◆ **Texto exibido**
::::::
A configuração Netuno-Vênus-Nodos parece indicar que as melhores oportunidades da nova gestão estão em desenvolver um olhar mais sensível para questões tipicamente netunianas: Cracolândia, moradores de rua, favelização, poluição atmosférica, desemprego e enchentes deverão dividir a atenção com a questão do enfrentamento da pandemia.
Um ponto muito positivo no mapa da nova gestão paulistana é a possibilidade de encontrar saídas para a gestão orçamentária: Mercúrio rege a casa 2 (recursos) e está na casa 8 (tributos) em sextil com Netuno na 10. Ou seja, a administração tem condições de arrecadar o que necessita para cumprir as metas orçamentárias. Por outro lado, não são nada favoráveis as relações entre o legislativo municipal (Marte), o judiciário (Saturno em quadratura com Urano) e o funcionalismo público: Marte e Plutão, corregentes da casa 6, estão em quadratura entre si, mostrando possíveis desgastes em função de greves e reivindicações salariais.
Apesar de São Paulo ser o estado brasileiro com melhores condições de deslanchar um programa local de vacinação independente do governo federal, os indicadores de saúde pública da carta não indicam que a prefeitura tirará pleno proveito desta vantagem estratégica. Tanto os significadores da casa 6 quanto da 12 – o eixo da saúde pública, das epidemias e dos hospitais – encontram-se tensionados e pesadamente aspectados. Os aspectos com Saturno, em especial, parecem apontar entraves na esfera legal ou burocrática, que tanto podem vir de instâncias superiores no próprio país quanto de dificuldades de suprimento de insumos provenientes do exterior.
Um mapa de posse não mostra dificuldades intransponíveis (até porque não pode sobrepor-se ao mapa da cidade e ao do próprio governante), mas a carta da posse de Bruno Covas indica que a superação da pandemia enfrentará dificuldades maiores do que as esperadas.
::::::
◆ **Dados brutos**

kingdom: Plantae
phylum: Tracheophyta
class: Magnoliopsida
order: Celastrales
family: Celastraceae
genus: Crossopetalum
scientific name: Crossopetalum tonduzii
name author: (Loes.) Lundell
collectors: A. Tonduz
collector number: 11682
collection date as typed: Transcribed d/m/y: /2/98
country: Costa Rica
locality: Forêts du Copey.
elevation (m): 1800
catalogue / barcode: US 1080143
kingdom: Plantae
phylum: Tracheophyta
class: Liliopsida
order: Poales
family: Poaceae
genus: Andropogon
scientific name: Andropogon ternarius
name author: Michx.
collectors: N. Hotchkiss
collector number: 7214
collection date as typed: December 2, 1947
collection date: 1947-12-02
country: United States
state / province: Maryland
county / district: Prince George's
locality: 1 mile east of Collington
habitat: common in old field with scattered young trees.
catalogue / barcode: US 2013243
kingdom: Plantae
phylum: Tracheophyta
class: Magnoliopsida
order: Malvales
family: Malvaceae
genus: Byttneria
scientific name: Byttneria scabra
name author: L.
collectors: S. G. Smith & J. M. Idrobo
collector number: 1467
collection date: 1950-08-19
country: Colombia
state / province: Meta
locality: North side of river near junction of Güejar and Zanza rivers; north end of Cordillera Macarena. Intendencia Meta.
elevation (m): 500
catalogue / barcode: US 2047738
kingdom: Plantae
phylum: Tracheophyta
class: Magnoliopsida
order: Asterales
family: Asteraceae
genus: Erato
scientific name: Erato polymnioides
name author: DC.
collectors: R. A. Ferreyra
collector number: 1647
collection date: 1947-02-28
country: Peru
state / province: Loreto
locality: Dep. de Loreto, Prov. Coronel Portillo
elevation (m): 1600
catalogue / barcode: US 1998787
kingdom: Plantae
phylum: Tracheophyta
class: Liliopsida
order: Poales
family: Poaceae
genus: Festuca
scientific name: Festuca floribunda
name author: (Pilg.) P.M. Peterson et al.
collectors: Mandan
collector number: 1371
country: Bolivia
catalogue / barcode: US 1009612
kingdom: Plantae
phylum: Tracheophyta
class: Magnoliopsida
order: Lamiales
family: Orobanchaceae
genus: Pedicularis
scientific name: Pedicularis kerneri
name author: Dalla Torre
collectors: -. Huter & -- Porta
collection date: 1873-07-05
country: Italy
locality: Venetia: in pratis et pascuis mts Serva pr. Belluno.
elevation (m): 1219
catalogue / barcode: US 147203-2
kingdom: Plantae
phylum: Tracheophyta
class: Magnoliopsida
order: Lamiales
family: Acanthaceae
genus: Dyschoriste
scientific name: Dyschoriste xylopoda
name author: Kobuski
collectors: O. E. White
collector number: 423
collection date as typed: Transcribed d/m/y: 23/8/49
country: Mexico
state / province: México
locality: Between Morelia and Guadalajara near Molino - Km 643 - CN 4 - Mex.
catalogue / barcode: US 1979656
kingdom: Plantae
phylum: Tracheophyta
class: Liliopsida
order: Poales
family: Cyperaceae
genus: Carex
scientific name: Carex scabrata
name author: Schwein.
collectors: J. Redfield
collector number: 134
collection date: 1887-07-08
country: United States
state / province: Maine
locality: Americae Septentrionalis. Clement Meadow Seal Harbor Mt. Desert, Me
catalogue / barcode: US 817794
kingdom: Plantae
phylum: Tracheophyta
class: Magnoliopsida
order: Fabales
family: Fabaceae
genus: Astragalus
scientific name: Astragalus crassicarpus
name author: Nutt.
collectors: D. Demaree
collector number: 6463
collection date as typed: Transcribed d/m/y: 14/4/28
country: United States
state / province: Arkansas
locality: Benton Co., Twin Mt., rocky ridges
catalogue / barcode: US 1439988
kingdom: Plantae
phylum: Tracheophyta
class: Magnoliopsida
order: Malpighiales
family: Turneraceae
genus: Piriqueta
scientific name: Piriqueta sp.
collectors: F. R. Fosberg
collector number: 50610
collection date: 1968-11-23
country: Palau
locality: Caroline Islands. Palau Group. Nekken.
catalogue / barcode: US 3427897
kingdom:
::::::
◆ **Tarefa 1**
Troque "prefeitura" por "administração municipal" no texto exibido e reproduza o trecho que vai de "Apesar de São" até "provenientes do exterior.", inclusive.
◆ **Tarefa 2**
Quais questões o texto exibido classifica como tipicamente netunianas? Liste todas.

◆ **Resposta 1**
Apesar de São Paulo ser o estado brasileiro com melhores condições de deslanchar um programa local de vacinação independente do governo federal, os indicadores de saúde pública da carta não indicam que a administração municipal tirará pleno proveito desta vantagem estratégica. Tanto os significadores da casa 6 quanto da 12 – o eixo da saúde pública, das epidemias e dos hospitais – encontram-se tensionados e pesadamente aspectados. Os aspectos com Saturno, em especial, parecem apontar entraves na esfera legal ou burocrática, que tanto podem vir de instâncias superiores no próprio país quanto de dificuldades de suprimento de insumos provenientes do exterior.

◆ **Resposta 2**
Cracolândia, moradores de rua, favelização, poluição atmosférica, desemprego, enchentes